Une hypertension intracrânienne (« œdème cérébral ») peut survenir, parfois rapidement, mais souvent avec un certain retard, après 24 à 96 heures. Sa prise en charge peut comprendre l’administration d’agents hyperosmolaires, comme le glycérol per os ou le mannitol intraveineux.

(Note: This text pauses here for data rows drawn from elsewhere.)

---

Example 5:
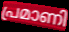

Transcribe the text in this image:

പ്രമാണി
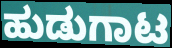
ಹುಡುಗಾಟ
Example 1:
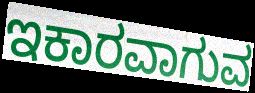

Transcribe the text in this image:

ಇಕಾರವಾಗುವ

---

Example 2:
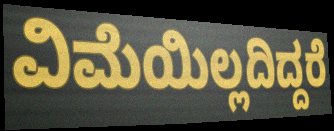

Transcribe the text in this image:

ವಿಮೆಯಿಲ್ಲದಿದ್ದರೆ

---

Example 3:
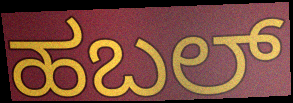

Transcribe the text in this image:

ಹಬಲ್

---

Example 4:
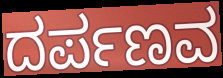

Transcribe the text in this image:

ದರ್ಪಣವ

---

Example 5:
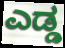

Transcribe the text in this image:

ಎಡ್ಡ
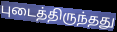
புடைத்திருந்தது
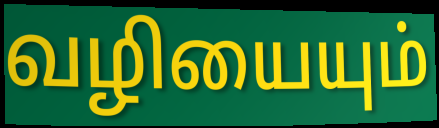
வழியையும்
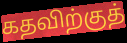
கதவிற்குத்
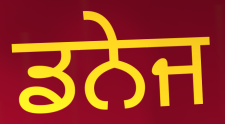
ਡਨੇਜ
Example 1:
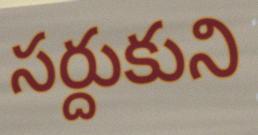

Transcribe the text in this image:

సర్దుకుని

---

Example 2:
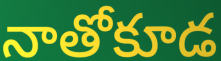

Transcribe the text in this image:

నాతోకూడ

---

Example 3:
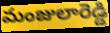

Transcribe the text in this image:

మంజులారెడ్డి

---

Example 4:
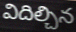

L’objectif « étiologique » du traitement d’un AVC ischémique à la phase aiguë est d’éviter que la « zone de pénombre » (cellules nerveuses proches de la lésion initiale appartenant à une région où les perturbations restent réversibles si le débit sanguin cérébral est rétabli dans les heures qui suivent, de l’ordre de 6 heures) ne bascule vers la mort neuronale, afin de limiter les séquelles neurologiques ainsi que de prévenir et de traiter les complications.
Deux grandes voies thérapeutiques sont théoriquement possibles : désobstruction vasculaire (thrombolyse) et blocage de la cascade de réactions biochimiques liées à l’ischémie cérébrale aboutissant à la mort neuronale par afflux calcique intracellulaire (neuroprotection).
Plusieurs études ont montré qu’une thrombolyse (fibrinolyse) intraveineuse (rt-PA) effectuée dans un délai maximal de 4 h 30 (délai antérieurement fixé à 3 heures) peut être bénéfique. Sous réserve, néanmoins de l’existence d’un risque hémorragique. La gravité de ce dernier impose de respecter les contre-indications : infarctus cérébral étendu, hypertension artérielle non contrôlée, hyperglycémie majeure…
Une thrombolyse intra-artérielle (pro-urokinase) peut être indiquée dans les 6 heures qui suivent l’occlusion de l’artère cérébrale moyenne.
Un traitement antiplaquettaire par aspirine (160 à 300 mg/j) ou clopidogrel - Plavix est recommandé dès que possible (dans les 48 heures) après un AVC ischémique artériel, sauf si un traitement fibrinolytique est envisagé. L’administration systématique d’une héparine de bas poids moléculaire (ou d’un héparinoïde) n’est pas recommandée à la phase aiguë.
La prise en charge des AVC hémorragiques a pour objectif de réduire le risque de resaignement et de limiter l’extension et les conséquences de l’hypertension intracrânienne.
Il existe des indications chirurgicales dans des cas particuliers.
Rééducation
Sa place est très importante. Dès la phase aiguë, dans les premiers jours qui suivent, il faut déterminer le programme de rééducation à mettre en œuvre et commencer à stimuler le malade.
Le malade séjourne environ 2 mois dans un centre de rééducation, mais il faut avoir conscience que la rééducation ne s’arrête jamais, notamment en ce qui concerne la rééducation orthophonique afin que le patient puisse reparler correctement.
Il faut savoir aussi qu’un handicap secondaire à un AVC ne concerne pas seulement des déficits moteurs. Il faut y ajouter aussi, selon le cas, une aphasie (trouble du langage affectant l’expression ou la compréhension du langage parlé ou écrit survenant en dehors de tout déficit sensoriel ou de dysfonctionnement de l’appareil phonatoire, une complication très fréquente des AVC affectant l’hémisphère gauche), des troubles attentionnels, mnésiques et exécutifs ou encore des « négligences spatiales » (troubles complexes de l’attention spatiale survenant après un AVC de l’hémisphère droit : le patient se comporte comme si la moitié de l’espace autour de lui n’existait plus).